Intervention de Odette Herviaux

Réunion du 14 octobre 2010 à 15h00
Réforme des retraites — Article 7

Photo de Odette HerviauxOdette Herviaux :

Il est vrai qu’il peut paraître difficile d’entrer dans une défense catégorielle tant cette réforme est injuste pour tous. Les retraites agricoles cumulent cependant plusieurs handicaps.

Les retraites sont faibles. Je ne vais pas reprendre les chiffres que mes collègues ont mentionnés avant moi, mais on peut le constater quand on connaît ce milieu.

Le travail est long, souvent pénible, parfois dangereux et pas toujours reconnu.

Les pensions de réversion sont encore plus faibles pour les conjointes, qui elles devront travailler jusqu’à 67 ans voire plus.

Globalement, si le niveau de vie des retraités est aujourd'hui légèrement supérieur à celui des actifs – on peut d'ailleurs le déplorer, car cela signifie que le travail n’est pas reconnu à sa juste valeur dans notre société –, ce n’est cependant pas le cas dans le domaine agricole.

Les propositions du Gouvernement représentent un certain nombre d’avancées que je pourrais qualifier de « bons points » destinés à faire avaler la pilule du report de l’âge légal de départ à la retraite de 60 à 62 ans.

D’une part, le choix des 25 meilleures années pour le calcul de la pension peut paraître satisfaisant. Cependant, tout le monde sait que face aux crises à répétition, à l’instabilité et à la fluctuation des marchés, à l’endettement de plus en plus élevé de la plupart des exploitations, cette amélioration risque fort d’être remise en cause.

D’autre part, je m’attarderai sur l’exemption du recours sur succession du capital agricole et des bâtiments, indissociables pour tous ceux qui pourraient faire appel à la solidarité nationale mais qui n’osent pas.

Encore faut-il qu’ils soient toujours en possession de ces outils ! Vous n’êtes pas sans savoir que certaines exploitations sont endettées depuis de nombreuses années à plus de 90 %. J’en connais même qui dépassent les 100 %. On ne voit pas, quand ils sont soutenus artificiellement par des groupements, comment ils pourraient s’en sortir. Même si les crises cessent, même s’ils retrouvent un peu d’air, ils ne pourront jamais surmonter suffisamment ces handicaps pour laisser une quelconque succession, notamment pour les plus âgés d’entre eux.

Comment peut-on reculer encore l’âge de la retraite alors que les mises aux normes, dans l’élevage, par exemple, appellent des investissements relativement lourds et que l’on ne peut plus, après un certain âge, continuer à s’endetter pour pouvoir exercer ? Ces éleveurs sont donc dans l’obligation de partir plus tôt.

Vous reconnaissez que les agriculteurs exercent un métier pénible – il ne faudrait d'ailleurs pas oublier les métiers de la pêche, même si leur situation est légèrement différente.

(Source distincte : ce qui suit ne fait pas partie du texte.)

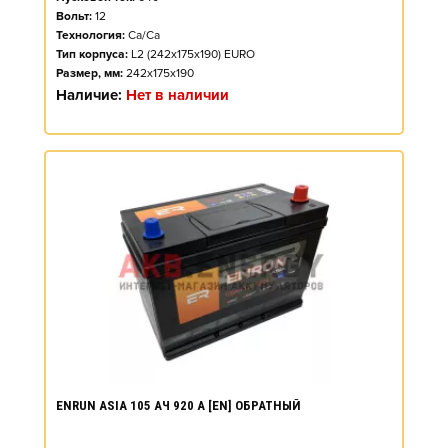
Вольт:
12
Технология:
Ca/Ca
Тип корпуса:
L2 (242x175x190) EURO
Размер, мм:
242x175x190
Наличие:
Нет в наличии
ENRUN ASIA 105 АЧ 920 А [EN] ОБРАТНЫЙ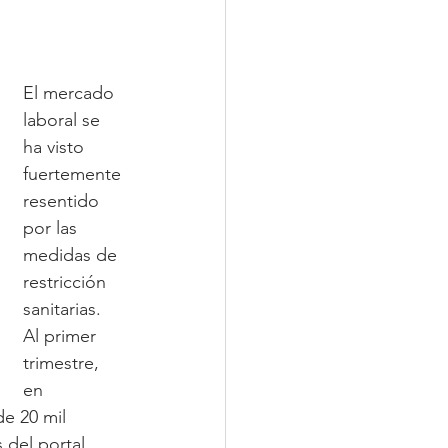
El mercado 
laboral se 
ha visto 
fuertemente 
resentido 
por las 
medidas de 
restricción 
sanitarias. 
Al primer 
trimestre, 
en 
e 20 mil 
 del portal 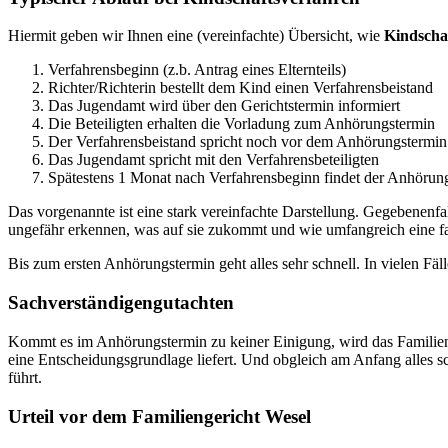
Hiermit geben wir Ihnen eine (vereinfachte) Übersicht, wie
Kindscha
Verfahrensbeginn (z.b. Antrag eines Elternteils)
Richter/Richterin bestellt dem Kind einen Verfahrensbeistand
Das Jugendamt wird über den Gerichtstermin informiert
Die Beteiligten erhalten die Vorladung zum Anhörungstermin
Der Verfahrensbeistand spricht noch vor dem Anhörungstermin 
Das Jugendamt spricht mit den Verfahrensbeteiligten
Spätestens 1 Monat nach Verfahrensbeginn findet der Anhörung
Das vorgenannte ist eine stark vereinfachte Darstellung. Gegebenenfal
ungefähr erkennen, was auf sie zukommt und wie umfangreich eine fam
Bis zum ersten Anhörungstermin geht alles sehr schnell. In vielen Fä
Sachverständigengutachten
Kommt es im Anhörungstermin zu keiner Einigung, wird das Familien
eine Entscheidungsgrundlage liefert. Und obgleich am Anfang alles sch
führt.
Urteil vor dem Familiengericht Wesel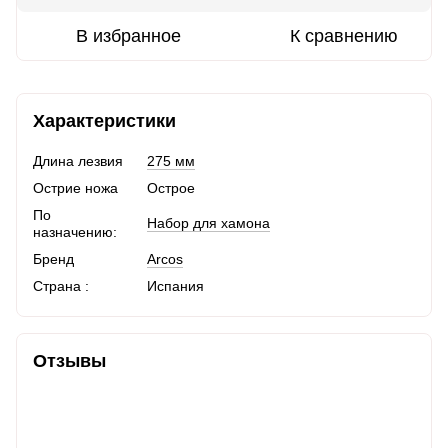
В избранное
К сравнению
Характеристики
Длина лезвия
275 мм
Острие ножа
Острое
По
Набор для хамона
назначению:
Бренд
Arcos
Страна :
Испания
Отзывы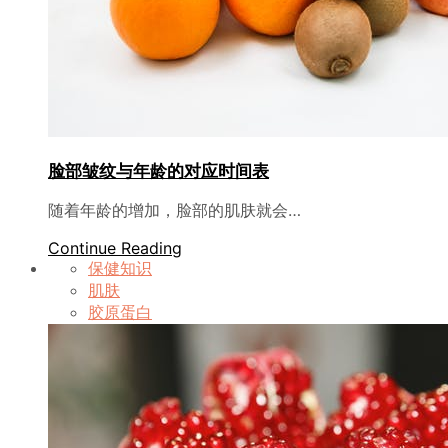
脸部皱纹与年龄的对应时间表
随着年龄的增加，脸部的肌肤就会…
Continue Reading
保健知识
肌肤
胶原蛋白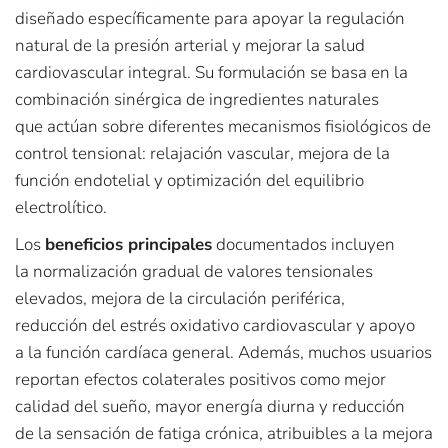
diseñado específicamente para apoyar la regulación
natural de la presión arterial y mejorar la salud
cardiovascular integral. Su formulación se basa en la
combinación sinérgica de ingredientes naturales
que actúan sobre diferentes mecanismos fisiológicos de
control tensional: relajación vascular, mejora de la
función endotelial y optimización del equilibrio
electrolítico.​
Los
beneficios principales
documentados incluyen
la normalización gradual de valores tensionales
elevados, mejora de la circulación periférica,
reducción del estrés oxidativo cardiovascular y apoyo
a la función cardíaca general. Además, muchos usuarios
reportan efectos colaterales positivos como mejor
calidad del sueño, mayor energía diurna y reducción
de la sensación de fatiga crónica, atribuibles a la mejora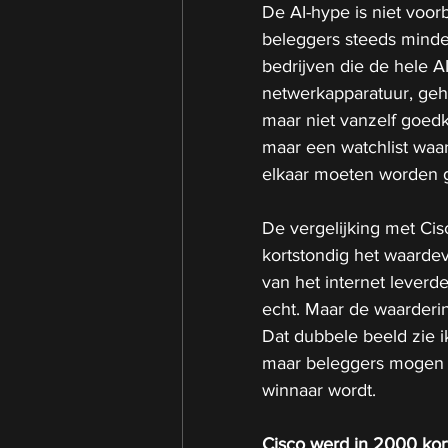
De AI-hype is niet voorb
beleggers steeds minder
bedrijven die de hele AI
netwerkapparatuur, geh
maar niet vanzelf goedko
maar een watchlist waar
elkaar moeten worden 
De vergelijking met Cis
kortstondig het waardev
van het internet leverde
echt. Maar de waarderin
Dat dubbele beeld zie ik
maar beleggers mogen n
winnaar wordt.
Cisco werd in 2000 kort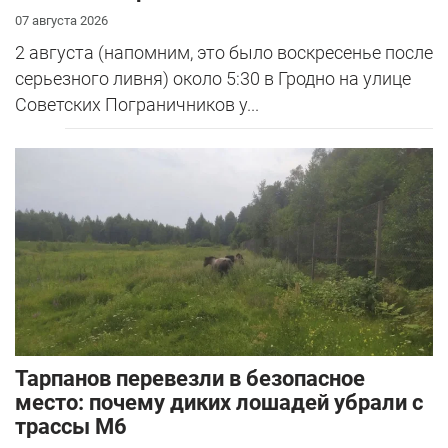
07 августа 2026
2 августа (напомним, это было воскресенье после
серьезного ливня) около 5:30 в Гродно на улице
Советских Пограничников у...
Тарпанов перевезли в безопасное
место: почему диких лошадей убрали с
трассы М6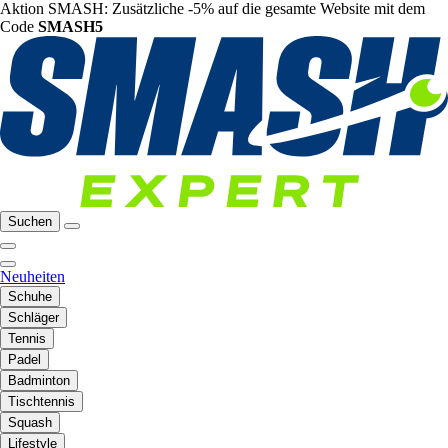
Aktion SMASH: Zusätzliche -5% auf die gesamte Website mit dem
Code
SMASH5
Suchen
Neuheiten
Schuhe
Schläger
Tennis
Padel
Badminton
Tischtennis
Squash
Lifestyle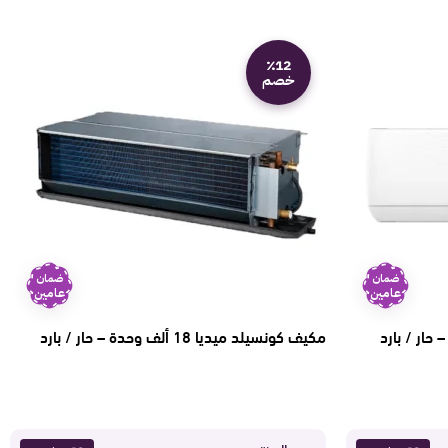
٪12
خصم
ضمان
ضمان
عامين
عامين
ول 22000 وحدة – حار / بارد
مكيف كونسيلد ميديا 18 ألف وحدة – حار / بارد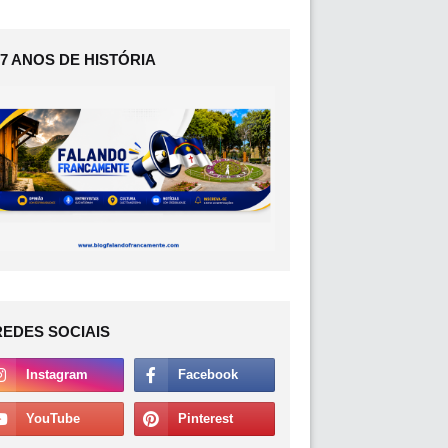
17 ANOS DE HISTÓRIA
REDES SOCIAIS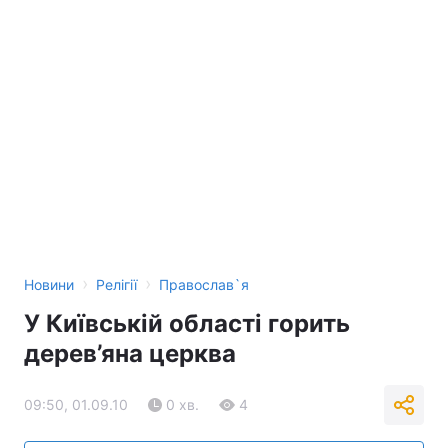
›
›
Новини
Релігії
Православ`я
У Київській області горить
дерев’яна церква
09:50, 01.09.10
0 хв.
4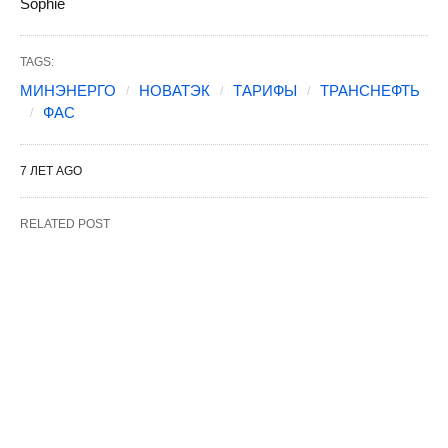
Sophie
TAGS:
МИНЭНЕРГО
НОВАТЭК
ТАРИФЫ
ТРАНСНЕФТЬ
ФАС
7 ЛЕТ AGO
RELATED POST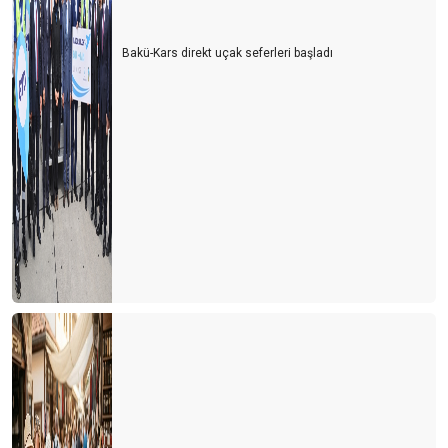
Bakü-Kars direkt uçak seferleri başladı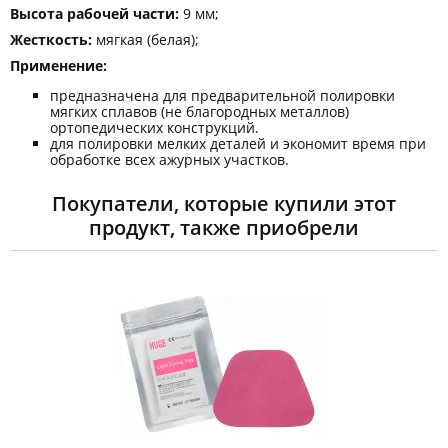
Высота рабочей части:
9 мм;
Жесткость:
мягкая (белая);
Применение:
предназначена для предварительной полировки
мягких сплавов (не благородных металлов)
ортопедических конструкций.
для полировки мелких деталей и экономит время при
обработке всех ажурных участков.
Покупатели, которые купили этот
продукт, также приобрели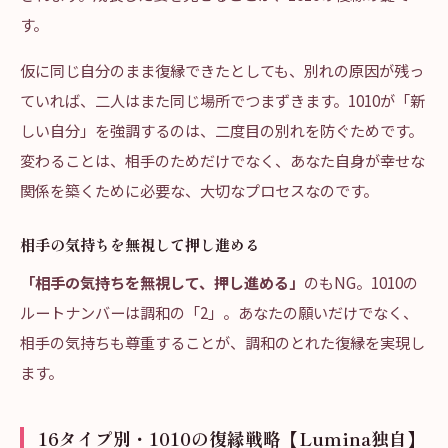
す。
仮に同じ自分のまま復縁できたとしても、別れの原因が残っ
ていれば、二人はまた同じ場所でつまずきます。1010が「新
しい自分」を強調するのは、二度目の別れを防ぐためです。
変わることは、相手のためだけでなく、あなた自身が幸せな
関係を築くために必要な、大切なプロセスなのです。
相手の気持ちを無視して押し進める
「相手の気持ちを無視して、押し進める」
のもNG。1010の
ルートナンバーは調和の「2」。あなたの願いだけでなく、
相手の気持ちも尊重することが、調和のとれた復縁を実現し
ます。
16タイプ別・1010の復縁戦略【Lumina独自】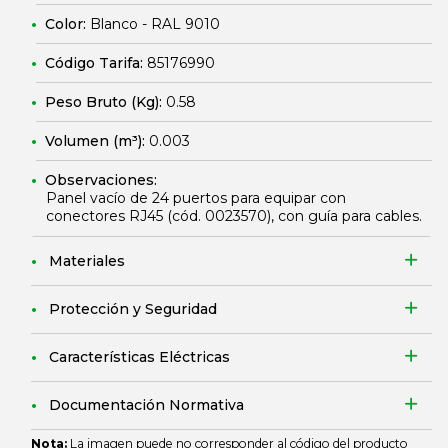
Color:
Blanco - RAL 9010
Código Tarifa:
85176990
Peso Bruto (Kg):
0.58
Volumen (m³):
0.003
Observaciones:
Panel vacío de 24 puertos para equipar con
conectores RJ45 (cód.
0023570
), con guía para cables.
Materiales
Protección y Seguridad
Características Eléctricas
Documentación Normativa
Nota:
La imagen puede no corresponder al código del producto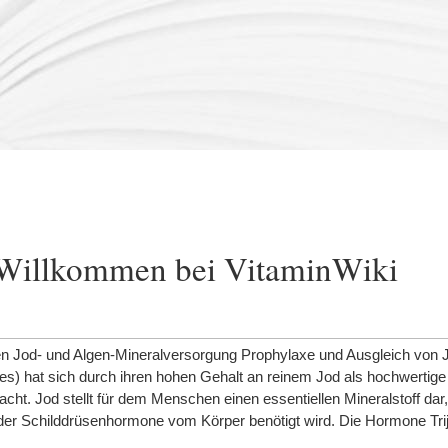
Willkommen bei VitaminWiki
hen Jod- und Algen-Mineralversorgung Prophylaxe und Ausgleich von
s) hat sich durch ihren hohen Gehalt an reinem Jod als hochwertige 
t. Jod stellt für dem Menschen einen essentiellen Mineralstoff dar,
er Schilddrüsenhormone vom Körper benötigt wird. Die Hormone Trij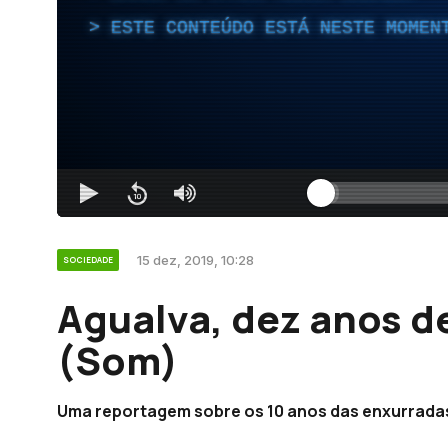
ESTE CONTEÚDO ESTÁ NESTE MOMEN
15 dez, 2019, 10:28
SOCIEDADE
Agualva, dez anos d
(Som)
Uma reportagem sobre os 10 anos das enxurradas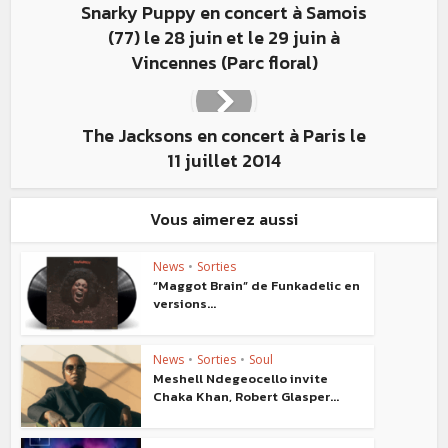
Snarky Puppy en concert à Samois
(77) le 28 juin et le 29 juin à
Vincennes (Parc floral)
The Jacksons en concert à Paris le
11 juillet 2014
Vous aimerez aussi
News
•
Sorties
“Maggot Brain” de Funkadelic en
versions...
News
•
Sorties
•
Soul
Meshell Ndegeocello invite
Chaka Khan, Robert Glasper...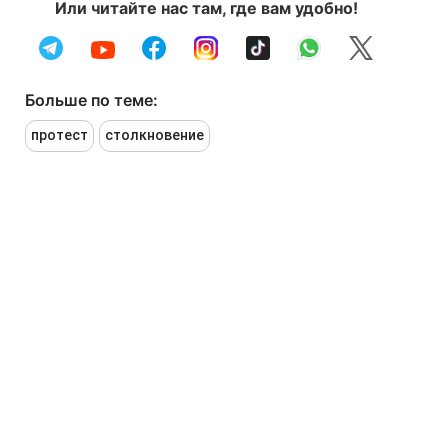
Или читайте нас там, где вам удобно!
Больше по теме:
протест
столкновение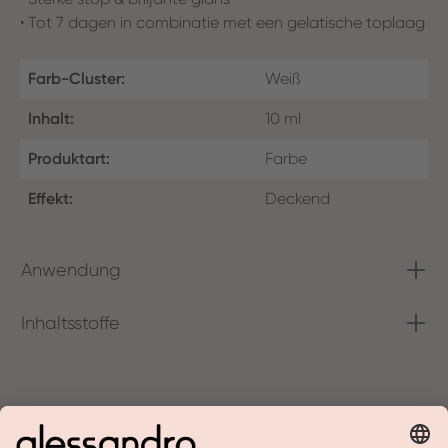
• Tot 7 dagen in combinatie met een gelatische toplaag
Farb-Cluster:
Weiß
Inhalt:
10 ml
Produktart:
Farbe
Effekt:
Deckend
Anwendung
Inhaltsstoffe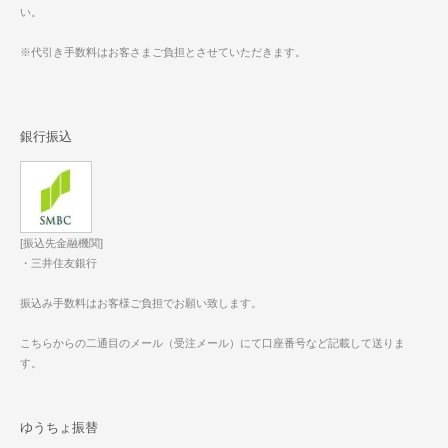
い。
※代引き手数料はお客さまご負担とさせていただきます。
銀行振込
[振込先金融機関]
・三井住友銀行
振込み手数料はお客様ご負担でお願い致します。
こちらからの二通目のメール（受注メール）にて口座番号など記載して送りま
す。
ゆうちょ振替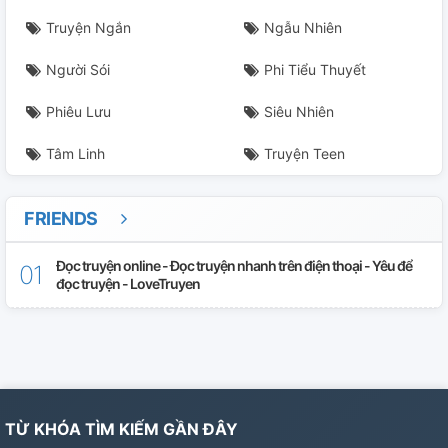
Truyện Ngắn
Ngẫu Nhiên
Người Sói
Phi Tiểu Thuyết
Phiêu Lưu
Siêu Nhiên
Tâm Linh
Truyện Teen
FRIENDS
Đọc truyện online - Đọc truyện nhanh trên điện thoại - Yêu để
đọc truyện - LoveTruyen
TỪ KHÓA TÌM KIẾM GẦN ĐÂY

Sous ce vocable, nous retrouvons les mêmes travers pour tous les métiers : par pénible, il faut entendre la reconnaissance préalable d’une incapacité permanente ; c’est inacceptable !

Le métier d’agriculteur est particulièrement exposé, tant en raison des longs horaires journaliers et hebdomadaires que de sa dangerosité liée à l’utilisation des machines ou au contact avec le bétail, source d’accidents du travail. Mais, bien plus sournoisement, ce métier peut entraîner un mal-être et un mal-vivre chez ceux qui l’exercent. Je ne reviendrai pas sur la fréquence des suicides parmi les agriculteurs, nous en avons parlé tout à l’heure, mais ils sont une réalité. De même, je ne reviendrai pas sur toutes les maladies qui se déclenchent longtemps après la manipulation des substances cancérogènes que sont les produits phytosanitaires.

C’est pourquoi le monde agricole attache une importance primordiale non seulement au niveau des pensions, bien entendu, mais aussi à l’âge de départ à la retraite.

Monsieur le secrétaire d'État, il faut être cohérent : pour assurer une retraite décente à nos agriculteurs et à nos pêcheurs, pour maintenir sur l’ensemble de notre territoire un tissu d’exploitations locales, il ne faut pas leur demander de travailler plus longtemps et reculer leur âge de départ à la retraite. Au contraire, il faudrait les aider à trouver des repreneurs pour qu’ils puissent transmettre leurs exploitations. C’est un enjeu majeur pour l’aménagement équilibré de notre territoire.